No. I think we’ve all had enough of lists.

But if what happened this morning isn’t the ultimate in blog material then I don’t know why I have a blog. Is it a tale that I’ll mention off-hand as she’s on her way out the door with some punk with a daddy complex? Probably.  But is there any way to casually drop “Hey honey, try not to toss your half-chewed sausage down Johnny’s shirt during dinner?”

I didn’t think so.

Let me paint the picture.

I am dragging this morning. I had one of those totally off-why did I bother to drag my ass out of bed in the sleet to get to the gym for this -workouts. The coffee wasn’t hitting the spot. My head was kinda half hurting but not quite enough to get Tylenol. I wanted breakfast but I just wasn’t sure what I wanted.
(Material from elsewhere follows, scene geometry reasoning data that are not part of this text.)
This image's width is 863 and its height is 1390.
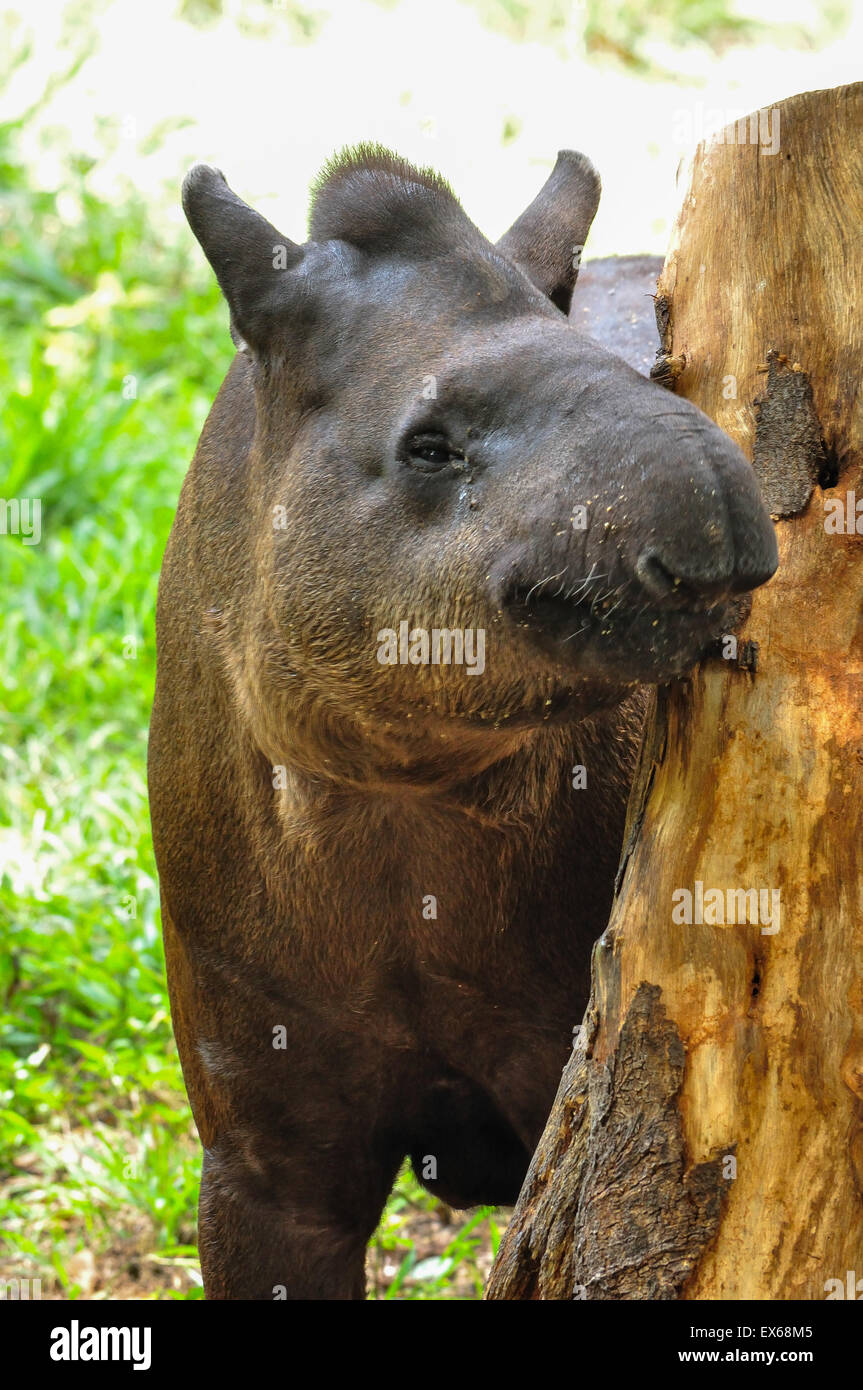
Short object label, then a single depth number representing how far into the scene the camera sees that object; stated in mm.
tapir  2951
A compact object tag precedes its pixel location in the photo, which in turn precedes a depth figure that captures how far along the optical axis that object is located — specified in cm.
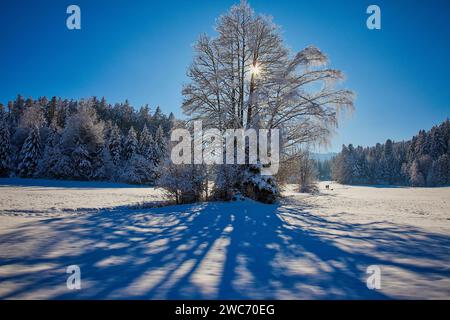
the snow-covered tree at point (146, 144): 4619
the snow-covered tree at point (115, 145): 4283
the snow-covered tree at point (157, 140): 4508
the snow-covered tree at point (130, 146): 4500
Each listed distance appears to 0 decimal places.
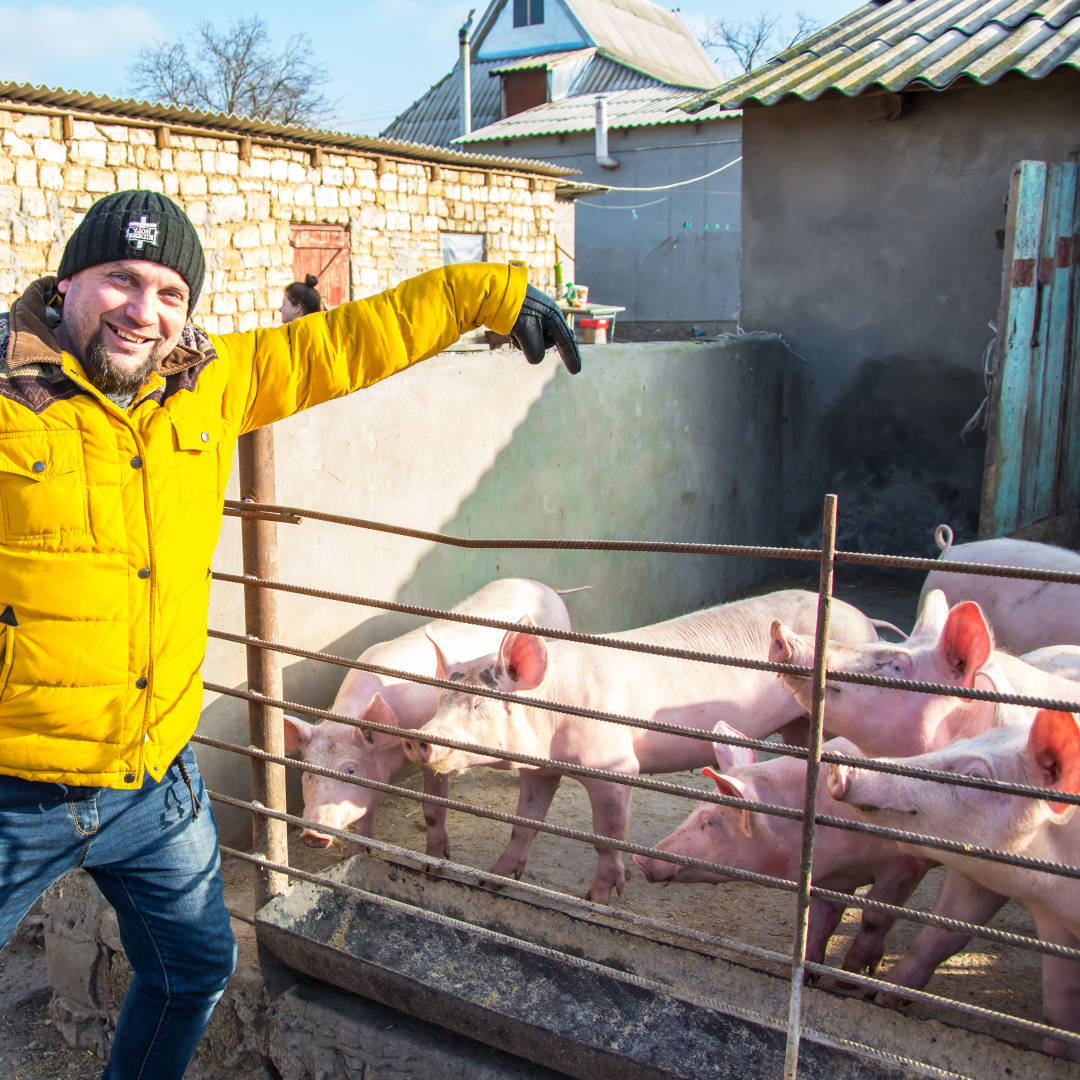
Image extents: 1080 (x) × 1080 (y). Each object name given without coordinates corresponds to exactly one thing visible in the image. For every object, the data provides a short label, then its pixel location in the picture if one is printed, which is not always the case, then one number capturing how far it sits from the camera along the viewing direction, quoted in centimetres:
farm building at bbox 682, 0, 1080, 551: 639
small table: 1476
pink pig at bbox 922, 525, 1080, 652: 408
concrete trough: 211
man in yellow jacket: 184
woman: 650
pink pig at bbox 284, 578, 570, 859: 353
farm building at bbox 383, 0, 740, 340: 1906
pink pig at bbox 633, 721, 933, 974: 289
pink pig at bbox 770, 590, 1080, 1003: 266
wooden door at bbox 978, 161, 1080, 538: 568
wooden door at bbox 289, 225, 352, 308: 1167
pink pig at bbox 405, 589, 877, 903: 325
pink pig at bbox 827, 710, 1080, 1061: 226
Until it landed in my bra.

You got it. DD2 is scrappy. She’s thin, she’s always on the go, she never stops climbing but she loves to eat. She’d already eaten more breakfast than our neighborhood football captain but as she was cruising past the breakfast table, she reached up to grab some food off her sister’s plate. I squatted down to intercept her as she moved along, to be sure she wasn’t eating anything she shouldn’t be, when suddenly I felt the lukewarm soggy mess of it on my bare skin.

You got it.

DD2, as she is prone to doing, removed the half-chewed sausage from her mouth and chucked it – only this time her aim was so solid – she managed to toss it right above the zipper on my hoodie and with enough force for it to fall down against my chest and into my bra and fall into little pieces.

I got out of bed why today?

You can’t make this shit up.

So fast foward to the year 2025….DD2 all dolled up in her appropriate fashion forward, I’m stylish but too cool to dress like I was excited for this date outfit…..with apathetic or overly eager teen slobbering boy awaiting her in our foyer (by then I will have a foyer. mark my words)….I’ll be sure to ask where they’re going for dinner and remind her not to toss her chewed sausage at him. I don’t think boys like that.